NMN: “White House Mum on Extending Tax Credit”by Tim Manni
According to National Mortgage News (NMN), the White House is still “mum” on whether or not lawmakers will vote to extend or expand the $8,000 first-time homebuyer tax credit.
If you’re still unsure about taking advantage of the credit, the clock is ticking. All the way back in August we warned borrowers that, with the November 30 deadline fast approaching, they needed to act A.S.A.P. “The mortgage process usually takes anywhere between 45 and 60 days,” advises HSH VP Keith Gumbinger.”
Over the last two days White House Press Secretary Robert Gibbs has addressed reporters’ questions regarding the credit’s extension. Yesterday, Gibbs confirmed that a decision hasn’t yet been made, and, according to NMN, Gibbs had the same to say during this morning’s briefing.
White House press secretary Robert Gibbs said the tax credit has “helped the economy” and an extension is under consideration as the President looks for ways to create more jobs. “Obviously, there has been quite a bit of success” in the program, Mr. Gibbs told reporters. Housing and mortgage industry groups are urging Congress to extend the credit for another year. Meanwhile, the National Association of Home Builders wants to expand the tax credit to all home buyers.
The House Ways and Means Committee is expected to begin work on a tax credit extension bill in a few weeks. Due to the costs of the program and budget constraints, some insiders are betting Congress will go along with a six-month extension.
A few weeks ago we noted that it would make sense for Congress to extend the homebuyer’s tax credit to coincide with the Fed’s extension of their mortgage-backed securities purchase program:
The $8,000 first-time homebuyer tax credit was an incentive to get potential buyers into the market. The Fed’s MBS purchase program makes those potential transactions more possible and affordable. The two programs have contributed to lower mortgage rates and provided a much-needed boost for home sales during an anemic housing market. For one to expire approximately four months before the other could really throw off the market’s improving dynamic. Furthermore, the Fed’s ongoing stance that markets are improving, but not quite ready to branch out on their own, only further serves to bolster this theory.

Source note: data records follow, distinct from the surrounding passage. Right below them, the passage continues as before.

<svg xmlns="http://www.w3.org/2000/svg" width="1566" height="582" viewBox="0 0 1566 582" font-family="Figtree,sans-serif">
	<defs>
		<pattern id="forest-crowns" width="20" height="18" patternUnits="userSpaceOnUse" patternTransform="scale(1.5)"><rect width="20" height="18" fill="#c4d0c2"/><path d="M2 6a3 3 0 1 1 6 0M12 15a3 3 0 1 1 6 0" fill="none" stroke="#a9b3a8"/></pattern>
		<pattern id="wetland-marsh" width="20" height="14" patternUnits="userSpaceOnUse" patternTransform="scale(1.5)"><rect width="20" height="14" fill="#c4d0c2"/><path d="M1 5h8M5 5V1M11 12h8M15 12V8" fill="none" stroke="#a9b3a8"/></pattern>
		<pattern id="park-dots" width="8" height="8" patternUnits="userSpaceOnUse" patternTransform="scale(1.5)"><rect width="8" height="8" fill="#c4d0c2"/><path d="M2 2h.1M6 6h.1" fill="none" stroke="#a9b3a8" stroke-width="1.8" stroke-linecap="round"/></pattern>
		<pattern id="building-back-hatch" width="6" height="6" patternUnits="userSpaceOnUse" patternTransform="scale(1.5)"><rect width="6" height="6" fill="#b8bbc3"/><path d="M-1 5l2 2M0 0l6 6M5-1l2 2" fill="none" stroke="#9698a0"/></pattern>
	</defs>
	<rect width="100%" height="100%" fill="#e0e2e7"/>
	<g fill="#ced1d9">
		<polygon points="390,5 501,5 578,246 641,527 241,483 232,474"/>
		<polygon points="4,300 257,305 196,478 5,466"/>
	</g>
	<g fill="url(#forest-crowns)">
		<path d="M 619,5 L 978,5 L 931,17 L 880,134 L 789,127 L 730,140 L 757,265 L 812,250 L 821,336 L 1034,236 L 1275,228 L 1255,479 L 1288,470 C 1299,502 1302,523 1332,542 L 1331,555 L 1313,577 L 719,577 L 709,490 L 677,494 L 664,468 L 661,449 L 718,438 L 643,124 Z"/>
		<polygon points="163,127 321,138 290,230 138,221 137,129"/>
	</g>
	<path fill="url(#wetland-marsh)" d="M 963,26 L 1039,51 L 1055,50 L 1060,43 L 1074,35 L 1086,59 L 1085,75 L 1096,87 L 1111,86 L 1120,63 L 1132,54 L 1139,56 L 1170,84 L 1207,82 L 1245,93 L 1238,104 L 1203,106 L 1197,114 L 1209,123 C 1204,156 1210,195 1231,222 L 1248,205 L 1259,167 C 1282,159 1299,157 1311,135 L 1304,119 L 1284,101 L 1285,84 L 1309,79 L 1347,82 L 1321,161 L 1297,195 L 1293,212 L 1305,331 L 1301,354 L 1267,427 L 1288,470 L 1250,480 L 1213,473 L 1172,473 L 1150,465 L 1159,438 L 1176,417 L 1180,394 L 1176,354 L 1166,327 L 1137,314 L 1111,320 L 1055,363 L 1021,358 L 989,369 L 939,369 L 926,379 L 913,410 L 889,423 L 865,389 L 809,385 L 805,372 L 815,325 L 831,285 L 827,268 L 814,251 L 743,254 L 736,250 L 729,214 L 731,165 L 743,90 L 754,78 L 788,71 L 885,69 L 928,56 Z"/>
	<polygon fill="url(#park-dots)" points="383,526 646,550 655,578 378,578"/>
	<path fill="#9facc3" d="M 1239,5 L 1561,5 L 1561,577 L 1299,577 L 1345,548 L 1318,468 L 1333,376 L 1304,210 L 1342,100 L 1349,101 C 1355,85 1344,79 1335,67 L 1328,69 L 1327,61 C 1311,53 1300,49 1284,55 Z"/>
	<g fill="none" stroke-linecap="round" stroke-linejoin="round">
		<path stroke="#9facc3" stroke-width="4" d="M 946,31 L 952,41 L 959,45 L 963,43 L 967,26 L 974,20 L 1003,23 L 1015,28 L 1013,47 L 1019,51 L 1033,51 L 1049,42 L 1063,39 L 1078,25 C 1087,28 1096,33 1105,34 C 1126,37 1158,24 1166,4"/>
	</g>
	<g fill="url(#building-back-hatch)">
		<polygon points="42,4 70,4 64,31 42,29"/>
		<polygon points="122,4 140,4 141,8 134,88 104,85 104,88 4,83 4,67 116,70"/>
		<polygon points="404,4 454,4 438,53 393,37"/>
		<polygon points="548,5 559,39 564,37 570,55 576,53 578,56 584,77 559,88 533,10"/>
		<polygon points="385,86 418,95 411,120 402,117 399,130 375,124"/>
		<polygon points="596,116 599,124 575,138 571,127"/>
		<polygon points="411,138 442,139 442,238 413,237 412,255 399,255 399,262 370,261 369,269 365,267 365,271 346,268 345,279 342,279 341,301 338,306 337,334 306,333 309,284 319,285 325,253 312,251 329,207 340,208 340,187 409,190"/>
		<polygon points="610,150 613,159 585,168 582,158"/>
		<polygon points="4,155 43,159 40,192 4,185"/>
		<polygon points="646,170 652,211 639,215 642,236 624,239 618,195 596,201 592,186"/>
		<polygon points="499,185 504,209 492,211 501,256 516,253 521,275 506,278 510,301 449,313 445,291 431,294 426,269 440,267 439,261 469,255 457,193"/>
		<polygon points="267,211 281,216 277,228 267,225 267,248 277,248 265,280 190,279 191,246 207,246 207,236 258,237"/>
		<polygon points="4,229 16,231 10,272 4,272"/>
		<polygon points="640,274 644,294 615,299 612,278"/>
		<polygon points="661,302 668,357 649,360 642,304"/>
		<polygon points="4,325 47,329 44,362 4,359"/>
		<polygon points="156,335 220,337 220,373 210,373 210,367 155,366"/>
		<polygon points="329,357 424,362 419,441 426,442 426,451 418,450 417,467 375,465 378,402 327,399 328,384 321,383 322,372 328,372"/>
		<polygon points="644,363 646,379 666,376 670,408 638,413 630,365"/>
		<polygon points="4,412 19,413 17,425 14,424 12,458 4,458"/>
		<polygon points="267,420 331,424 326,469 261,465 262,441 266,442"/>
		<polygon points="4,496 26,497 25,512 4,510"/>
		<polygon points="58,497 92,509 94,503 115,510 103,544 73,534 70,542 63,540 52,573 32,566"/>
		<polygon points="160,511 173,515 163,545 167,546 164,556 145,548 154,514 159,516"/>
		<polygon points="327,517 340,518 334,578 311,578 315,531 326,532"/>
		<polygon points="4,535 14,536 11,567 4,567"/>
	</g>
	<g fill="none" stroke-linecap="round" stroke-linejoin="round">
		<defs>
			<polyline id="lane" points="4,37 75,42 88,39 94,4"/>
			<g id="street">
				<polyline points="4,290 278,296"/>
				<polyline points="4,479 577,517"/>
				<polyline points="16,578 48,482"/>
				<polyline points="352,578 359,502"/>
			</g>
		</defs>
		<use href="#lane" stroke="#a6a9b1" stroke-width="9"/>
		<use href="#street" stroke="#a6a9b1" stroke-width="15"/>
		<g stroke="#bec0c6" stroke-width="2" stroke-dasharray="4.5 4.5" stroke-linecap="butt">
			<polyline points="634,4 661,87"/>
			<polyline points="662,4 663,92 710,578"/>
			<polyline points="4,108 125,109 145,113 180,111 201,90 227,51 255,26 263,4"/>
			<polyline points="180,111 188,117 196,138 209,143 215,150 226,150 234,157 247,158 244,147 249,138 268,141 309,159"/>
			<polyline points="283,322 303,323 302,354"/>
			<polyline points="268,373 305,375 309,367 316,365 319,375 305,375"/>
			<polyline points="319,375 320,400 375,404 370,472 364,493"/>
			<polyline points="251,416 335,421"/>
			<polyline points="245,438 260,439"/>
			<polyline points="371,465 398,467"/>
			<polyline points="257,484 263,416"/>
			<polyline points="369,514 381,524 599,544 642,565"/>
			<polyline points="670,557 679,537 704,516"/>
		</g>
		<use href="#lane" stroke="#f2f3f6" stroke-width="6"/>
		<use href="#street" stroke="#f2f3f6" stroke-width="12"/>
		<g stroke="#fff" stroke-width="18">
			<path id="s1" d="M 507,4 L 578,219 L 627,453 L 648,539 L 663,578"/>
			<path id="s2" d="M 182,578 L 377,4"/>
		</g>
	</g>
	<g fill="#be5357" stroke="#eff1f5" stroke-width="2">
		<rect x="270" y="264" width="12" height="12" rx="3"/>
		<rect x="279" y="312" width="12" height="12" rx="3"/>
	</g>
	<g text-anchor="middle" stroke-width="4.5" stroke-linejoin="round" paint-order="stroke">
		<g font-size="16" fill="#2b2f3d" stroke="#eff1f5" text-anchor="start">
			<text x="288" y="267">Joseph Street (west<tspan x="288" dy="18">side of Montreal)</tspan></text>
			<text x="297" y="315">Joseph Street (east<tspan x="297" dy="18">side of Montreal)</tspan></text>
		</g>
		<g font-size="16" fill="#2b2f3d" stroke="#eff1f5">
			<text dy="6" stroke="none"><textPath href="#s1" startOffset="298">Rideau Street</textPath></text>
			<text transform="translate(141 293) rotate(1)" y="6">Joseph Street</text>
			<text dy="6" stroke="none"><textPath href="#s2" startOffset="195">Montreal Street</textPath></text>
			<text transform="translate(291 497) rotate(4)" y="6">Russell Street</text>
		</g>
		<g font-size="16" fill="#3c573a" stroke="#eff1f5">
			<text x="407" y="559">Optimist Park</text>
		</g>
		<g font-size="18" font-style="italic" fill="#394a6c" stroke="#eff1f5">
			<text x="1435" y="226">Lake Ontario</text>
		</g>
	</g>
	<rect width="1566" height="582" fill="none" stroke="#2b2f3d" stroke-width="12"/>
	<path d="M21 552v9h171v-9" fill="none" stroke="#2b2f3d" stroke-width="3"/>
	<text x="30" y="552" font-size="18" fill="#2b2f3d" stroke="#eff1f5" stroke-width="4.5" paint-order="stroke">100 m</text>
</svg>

Yet, not all market analysts have the same opinion regarding the effectiveness of the tax credit. Industry professionals like economist Paul Dales feel that the impact of the tax credit is a bit “overstated.” While the National Association of Realtors claims that the tax credit has accounted for about half the year’s increase in home sales, Dales argues that the credit is responsible for far less:
[Dales] writes that the tax credit’s expiration isn’t likely to bring the housing market’s recovery to a halt, though it could slow recovery.
Low mortgage rates and prices that have fallen relative to incomes “suggest that the recovery will be sustained once these schemes expire,” writes Mr. Dales in a Tuesday note. The National Association of Realtors estimates that around 350,000 sales, or nearly half of the 710,000 increase in home sales since January, are directly attributable to the tax credit. But Mr. Dales says that the impact is probably closer to 225,000 home sales, or 30% of the increase since January.
We’ll keep you posted of any new talks in terms of new developments in Washington regarding the extension of the $8,000 first-time homebuyer tax credit.